The team implemented a novel, inexpensive tool to produce specific data and allow for quick detection of potential pathogens. In addition, PREDICT surveyed people in areas with high human-animal contact to look at possible behavior risks that would expose them to potentially harmful viruses.

All that data and information will prove helpful for monitoring virus-rooted diseases in Nepal and even other parts of the world where there is similar human-animal interface.

Perhaps the biggest impact from PREDICT in Nepal is the expansion of a workforce that is now trained and better equipped to prevent or respond to a disease outbreak. PREDICT has trained a cadre of veterinarians, ecologists, lab personnel and managers with expertise in field surveillance, biosafety, animal handling, lab diagnosis and information management.

In collaboration with World Health Organization/Nepal and local organizations, PREDICT developed the One Health Alliance of Nepal. It is a platform to connect health-related systems and stakeholders to improve coordination of disease surveillance and response.

Building capacity worldwide

“Capacity building and strengthening are a hallmark of PREDICT,” said Woutrina Smith, professor of infectious disease epidemiology at the UC Davis School of Veterinary Medicine and a leader of One Health.

Working with country governments and health ministries, PREDICT helps develop infrastructure and core skills required for a workforce to tackle new, emerging disease surveillance over the long run, said Smith, who also is co-director of the UC Global Health Institute’s Planetary Health Center of Expertise.

She points to examples of people in various countries who have joined PREDICT as part of the next generation workforce.

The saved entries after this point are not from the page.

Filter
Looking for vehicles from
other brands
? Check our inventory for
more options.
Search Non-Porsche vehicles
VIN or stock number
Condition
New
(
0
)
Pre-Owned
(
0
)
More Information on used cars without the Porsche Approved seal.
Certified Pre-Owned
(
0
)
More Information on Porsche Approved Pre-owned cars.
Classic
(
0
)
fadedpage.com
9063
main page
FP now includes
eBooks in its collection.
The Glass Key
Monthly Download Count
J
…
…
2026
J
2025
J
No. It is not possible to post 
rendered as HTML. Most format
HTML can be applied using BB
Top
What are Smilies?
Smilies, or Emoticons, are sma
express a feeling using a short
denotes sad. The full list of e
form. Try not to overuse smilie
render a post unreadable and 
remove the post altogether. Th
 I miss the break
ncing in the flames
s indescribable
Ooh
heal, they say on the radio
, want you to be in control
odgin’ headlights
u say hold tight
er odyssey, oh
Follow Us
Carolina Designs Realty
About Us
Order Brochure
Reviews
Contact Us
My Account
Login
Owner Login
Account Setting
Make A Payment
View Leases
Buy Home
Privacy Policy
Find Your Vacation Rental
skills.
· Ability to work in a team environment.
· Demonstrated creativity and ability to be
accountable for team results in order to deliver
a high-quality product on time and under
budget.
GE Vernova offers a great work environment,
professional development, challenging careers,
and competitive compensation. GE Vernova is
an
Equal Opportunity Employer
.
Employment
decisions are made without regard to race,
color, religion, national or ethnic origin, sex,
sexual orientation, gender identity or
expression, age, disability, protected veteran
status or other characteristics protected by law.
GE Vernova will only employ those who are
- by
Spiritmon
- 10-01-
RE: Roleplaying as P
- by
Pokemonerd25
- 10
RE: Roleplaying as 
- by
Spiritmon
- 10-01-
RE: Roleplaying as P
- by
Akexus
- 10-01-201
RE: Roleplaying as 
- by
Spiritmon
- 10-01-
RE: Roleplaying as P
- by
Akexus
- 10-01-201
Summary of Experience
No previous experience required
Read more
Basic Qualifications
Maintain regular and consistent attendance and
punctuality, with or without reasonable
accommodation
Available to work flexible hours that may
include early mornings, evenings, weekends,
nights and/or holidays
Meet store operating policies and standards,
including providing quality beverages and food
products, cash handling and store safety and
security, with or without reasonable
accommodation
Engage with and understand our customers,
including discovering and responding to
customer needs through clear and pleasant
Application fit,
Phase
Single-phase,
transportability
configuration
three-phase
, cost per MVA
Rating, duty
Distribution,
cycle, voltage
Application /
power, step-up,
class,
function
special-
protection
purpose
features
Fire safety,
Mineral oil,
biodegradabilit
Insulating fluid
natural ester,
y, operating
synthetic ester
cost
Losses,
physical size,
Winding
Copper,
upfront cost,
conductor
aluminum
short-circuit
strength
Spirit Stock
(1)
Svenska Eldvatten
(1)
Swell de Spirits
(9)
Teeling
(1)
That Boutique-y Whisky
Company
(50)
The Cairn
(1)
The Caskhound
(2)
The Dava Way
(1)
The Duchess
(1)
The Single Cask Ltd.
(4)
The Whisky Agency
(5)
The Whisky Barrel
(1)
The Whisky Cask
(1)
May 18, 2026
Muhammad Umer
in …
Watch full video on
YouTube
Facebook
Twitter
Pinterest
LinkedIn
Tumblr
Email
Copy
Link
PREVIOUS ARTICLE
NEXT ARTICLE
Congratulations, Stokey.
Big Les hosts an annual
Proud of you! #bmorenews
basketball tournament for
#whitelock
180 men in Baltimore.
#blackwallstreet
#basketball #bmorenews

In Cambodia, Vibol Hol is now pursuing a PhD as he studies Nipah virus in bats. A research technician at the Institut Pasteur du Cambodge, he first joined PREDICT in 2011 to test wildlife samples and later became a field coordinator. Over the years, while completing graduate degrees in science, biodiversity and conservation, he has advanced his own lab and management skills and trained many others, including veterinary and medical students, in zoonotic disease surveillance.

Last year in the Democratic Republic of Congo, Guy Midingi Sopolo was sent to Likati, near the epicenter of the Ebola outbreak, to capture and sample bats and primates. He started with PREDICT in 2011 after working at the Kinshasa Zoo and being in charge of laboratory care at the Institut National Recherche Biomédicale (INRB). Over six years, he completed extensive training in PREDICT protocols, biosafety, field preparation safe capture and sampling of wildlife and information management. Now, he is an even more valuable asset to PREDICT and key member of INRB’s outbreak response field investigation team.